Tuesday, November 25, 2008

Thanksgiving with the Talon'ted Gourmet

Thanksgiving's coming, and whenever I notice a new cookbook or TV cooking special, I can't help but chuckle. Imagine needing lessons in how to prepare food! Between our own instincts and the education our parents provide, we hardly need to turn to Rachael Ray to learn how to deal with a turkey.

Now humans must have a rather delicate digestive system or something, because they add all kinds of steps to what is a simple and basic all-American meal. Yet, oddly enough, those TV specials don't explain the most fun, but the trickiest, part of preparing a turkey dinner--getting that turkey in the first place. I've gotten pretty good at this, if I do say so myself.

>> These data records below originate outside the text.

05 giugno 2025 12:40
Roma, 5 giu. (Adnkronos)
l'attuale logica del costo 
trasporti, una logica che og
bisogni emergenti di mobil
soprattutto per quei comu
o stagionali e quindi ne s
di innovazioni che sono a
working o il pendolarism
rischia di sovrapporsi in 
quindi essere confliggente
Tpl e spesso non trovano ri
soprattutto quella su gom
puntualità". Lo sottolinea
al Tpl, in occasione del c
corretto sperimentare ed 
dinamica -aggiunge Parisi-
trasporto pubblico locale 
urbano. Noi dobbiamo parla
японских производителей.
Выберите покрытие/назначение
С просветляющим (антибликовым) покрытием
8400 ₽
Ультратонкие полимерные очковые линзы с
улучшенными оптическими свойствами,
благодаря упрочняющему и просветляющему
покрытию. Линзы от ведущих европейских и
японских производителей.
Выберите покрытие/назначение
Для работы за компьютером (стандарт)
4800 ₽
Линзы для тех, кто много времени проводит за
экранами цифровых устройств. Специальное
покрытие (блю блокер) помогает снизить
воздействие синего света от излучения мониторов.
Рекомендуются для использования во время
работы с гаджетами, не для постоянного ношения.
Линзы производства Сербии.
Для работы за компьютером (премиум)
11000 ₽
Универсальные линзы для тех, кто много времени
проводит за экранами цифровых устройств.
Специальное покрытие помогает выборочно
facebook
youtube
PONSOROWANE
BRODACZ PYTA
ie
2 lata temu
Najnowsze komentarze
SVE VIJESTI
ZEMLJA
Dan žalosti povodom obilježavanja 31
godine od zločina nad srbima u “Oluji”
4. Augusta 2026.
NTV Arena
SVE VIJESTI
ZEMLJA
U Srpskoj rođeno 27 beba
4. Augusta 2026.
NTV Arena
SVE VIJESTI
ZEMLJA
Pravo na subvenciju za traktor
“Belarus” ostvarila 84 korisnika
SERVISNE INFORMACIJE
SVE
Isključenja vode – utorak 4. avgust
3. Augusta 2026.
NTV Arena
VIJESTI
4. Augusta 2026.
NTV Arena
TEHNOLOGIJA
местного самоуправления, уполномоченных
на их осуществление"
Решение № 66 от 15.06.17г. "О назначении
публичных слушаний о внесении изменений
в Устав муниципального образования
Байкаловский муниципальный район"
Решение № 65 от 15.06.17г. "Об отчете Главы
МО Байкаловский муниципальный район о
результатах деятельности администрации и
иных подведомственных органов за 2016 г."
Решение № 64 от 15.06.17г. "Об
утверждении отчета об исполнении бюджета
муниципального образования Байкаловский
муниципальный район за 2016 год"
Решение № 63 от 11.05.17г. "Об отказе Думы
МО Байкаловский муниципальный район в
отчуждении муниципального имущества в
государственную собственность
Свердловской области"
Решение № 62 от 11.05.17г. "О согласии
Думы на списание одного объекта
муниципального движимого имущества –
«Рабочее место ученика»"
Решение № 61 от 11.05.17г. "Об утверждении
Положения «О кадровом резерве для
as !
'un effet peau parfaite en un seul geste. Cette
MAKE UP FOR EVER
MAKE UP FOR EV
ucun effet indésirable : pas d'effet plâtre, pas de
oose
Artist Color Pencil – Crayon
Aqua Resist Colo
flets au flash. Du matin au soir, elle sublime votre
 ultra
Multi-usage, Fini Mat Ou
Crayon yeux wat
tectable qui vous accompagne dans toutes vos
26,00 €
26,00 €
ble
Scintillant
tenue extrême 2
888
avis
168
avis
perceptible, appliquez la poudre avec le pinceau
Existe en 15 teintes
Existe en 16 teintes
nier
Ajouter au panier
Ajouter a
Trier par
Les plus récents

The first step is, of course, to figure out where turkeys roost in your neck of the woods. You want to make your move fairly early at night, but after it's completely dark. You fly in and pick out the one with the fewest branches around her. Yes--I prefer hens to toms--they're smaller and face it, you're not going to eat the whole thing in one sitting. When you grab her back, you have to be quick and careful. The wings are so thick that you're probably not going to get a toehold, so right as your feet make contact, give her a big, powerful bite on the back of the neck. Try to hit the jugular--it's easier than you'd think if you pick one who's tucked in her head. If you do it right, she'll drop out of the tree easy as pie.

So there you have it. The tricky part is done. I always eat the head first--one good clean bite and you have a cropful without getting hardly any blood on your facial feathers. If I'm not very hungry, I leave it at that. But if I'm really hungry, I go for the breast meat. Don't get me wrong--I'm not the least bit worried about my cholesterol level. But that's the biggest chunks of meat. You're never going to get through that keel bone, and the wings make ripping into the back tricky. You might like the guts, especially if you're feeling like you need a bit of predigested plant material. Turkey guts can be mighty tasty if it's a good acorn year.

While you're feasting, the most important thing is to keep a lookout for foxes. I once heard someone say that Rachael Ray is a fox, but really, she wouldn't hurt a fly.